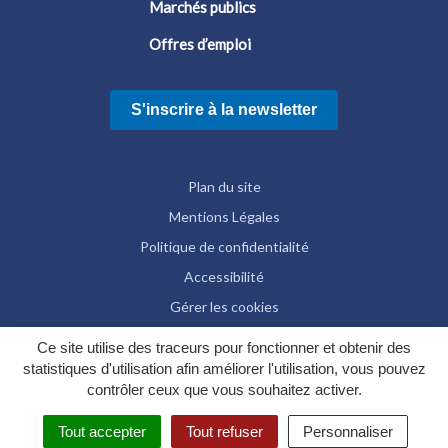
Marchés publics
Offres d’emploi
S'inscrire à la newsletter
Plan du site
Mentions Légales
Politique de confidentialité
Accessibilité
Gérer les cookies
Ce site utilise des traceurs pour fonctionner et obtenir des
statistiques d'utilisation afin améliorer l'utilisation, vous pouvez
contrôler ceux que vous souhaitez activer.
Tout accepter
Tout refuser
Personnaliser
MENU
RECHERCHE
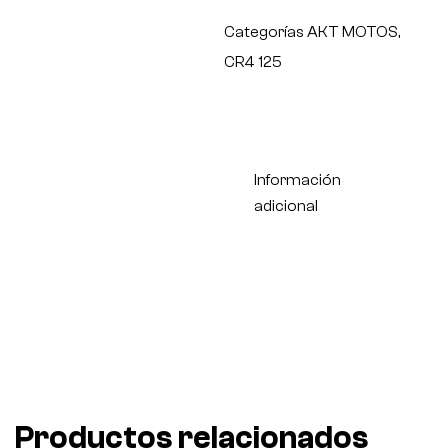
Categorías
AKT MOTOS
,
CR4 125
Información
adicional
Productos relacionados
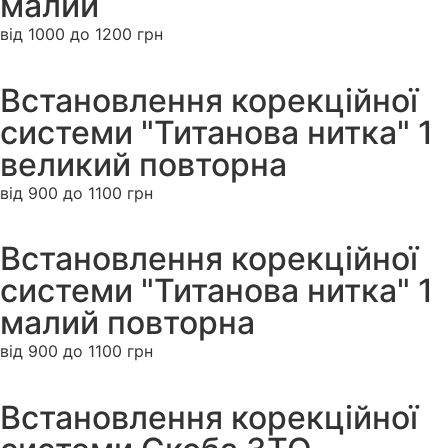
малий
від 1000 до 1200 грн
Встановлення корекційної
системи "Титанова нитка" 1
великий повторна
від 900 до 1100 грн
Встановлення корекційної
системи "Титанова нитка" 1
малий повторна
від 900 до 1100 грн
Встановлення корекційної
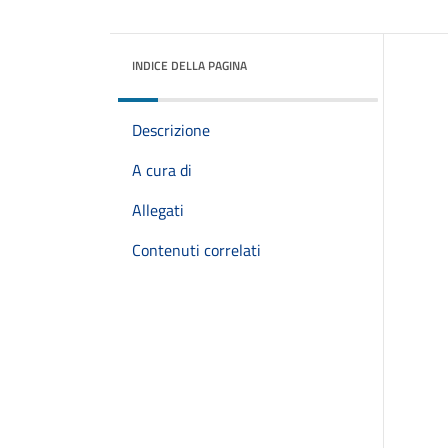
INDICE DELLA PAGINA
Descrizione
A cura di
Allegati
Contenuti correlati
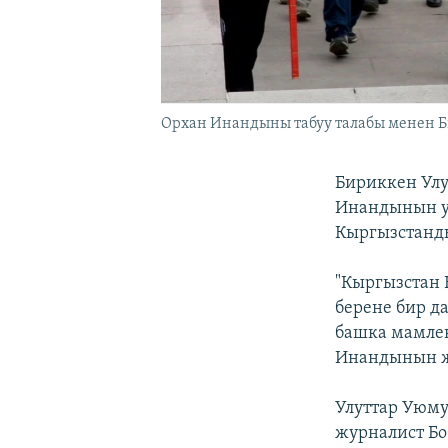
Орхан Инандыны табуу талабы менен Б
Бириккен Ул
Инандынын у
Кыргызстанды
"Кыргызстан 
берене бир д
башка мамлек
Инандынын жо
Улуттар Уюму
журналист Бо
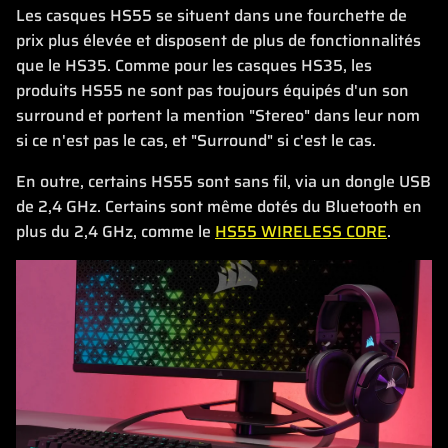
Les casques HS55 se situent dans une fourchette de
prix plus élevée et disposent de plus de fonctionnalités
que le HS35. Comme pour les casques HS35, les
produits HS55 ne sont pas toujours équipés d'un son
surround et portent la mention "Stereo" dans leur nom
si ce n'est pas le cas, et "Surround" si c'est le cas.
En outre, certains HS55 sont sans fil, via un dongle USB
de 2,4 GHz. Certains sont même dotés du Bluetooth en
plus du 2,4 GHz, comme le
HS55 WIRELESS CORE
.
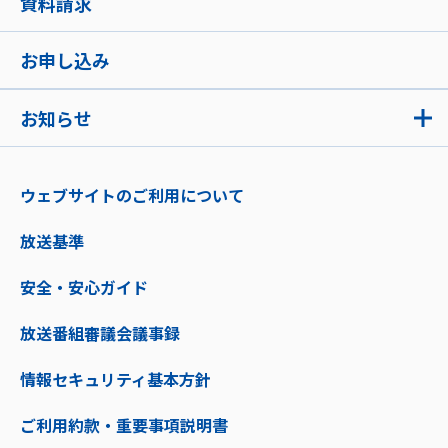
資料請求
お申し込み
お知らせ
ウェブサイトのご利用について
放送基準
安全・安心ガイド
放送番組審議会議事録
情報セキュリティ基本方針
ご利用約款・重要事項説明書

* * * * * * *

■ BRIEF ■
Give the material again with every "HS35" changed to "HS45" and nothing else altered, leaving out the pictures.

■ EXERCISE RESULT ■
Marchés publics
Offres d’emploi
S'inscrire à la newsletter
Plan du site
Mentions Légales
Politique de confidentialité
Accessibilité
Gérer les cookies
Ce site utilise des traceurs pour fonctionner et obtenir des
statistiques d'utilisation afin améliorer l'utilisation, vous pouvez
contrôler ceux que vous souhaitez activer.
Tout accepter
Tout refuser
Personnaliser
MENU
RECHERCHE
Categorías
AKT MOTOS
,
CR4 125
Información
adicional
Productos relacionados
малий
від 1000 до 1200 грн
Встановлення корекційної
системи "Титанова нитка" 1
великий повторна
від 900 до 1100 грн
Встановлення корекційної
системи "Титанова нитка" 1
малий повторна
від 900 до 1100 грн
Встановлення корекційної
INDICE DELLA PAGINA
Descrizione
A cura di
Allegati
Contenuti correlati
Орхан Инандыны табуу талабы менен Б
Бириккен Ул
Инандынын у
Кыргызстанды
"Кыргызстан 
берене бир д
башка мамлек
Инандынын жо
Улуттар Уюму
журналист Бо
Les casques HS55 se situent dans une fourchette de
prix plus élevée et disposent de plus de fonctionnalités
que le HS45. Comme pour les casques HS45, les
produits HS55 ne sont pas toujours équipés d'un son
surround et portent la mention "Stereo" dans leur nom
si ce n'est pas le cas, et "Surround" si c'est le cas.
En outre, certains HS55 sont sans fil, via un dongle USB
de 2,4 GHz. Certains sont même dotés du Bluetooth en
plus du 2,4 GHz, comme le
HS55 WIRELESS CORE
.
資料請求
お申し込み
お知らせ
ウェブサイトのご利用について
放送基準
安全・安心ガイド
放送番組審議会議事録
情報セキュリティ基本方針
ご利用約款・重要事項説明書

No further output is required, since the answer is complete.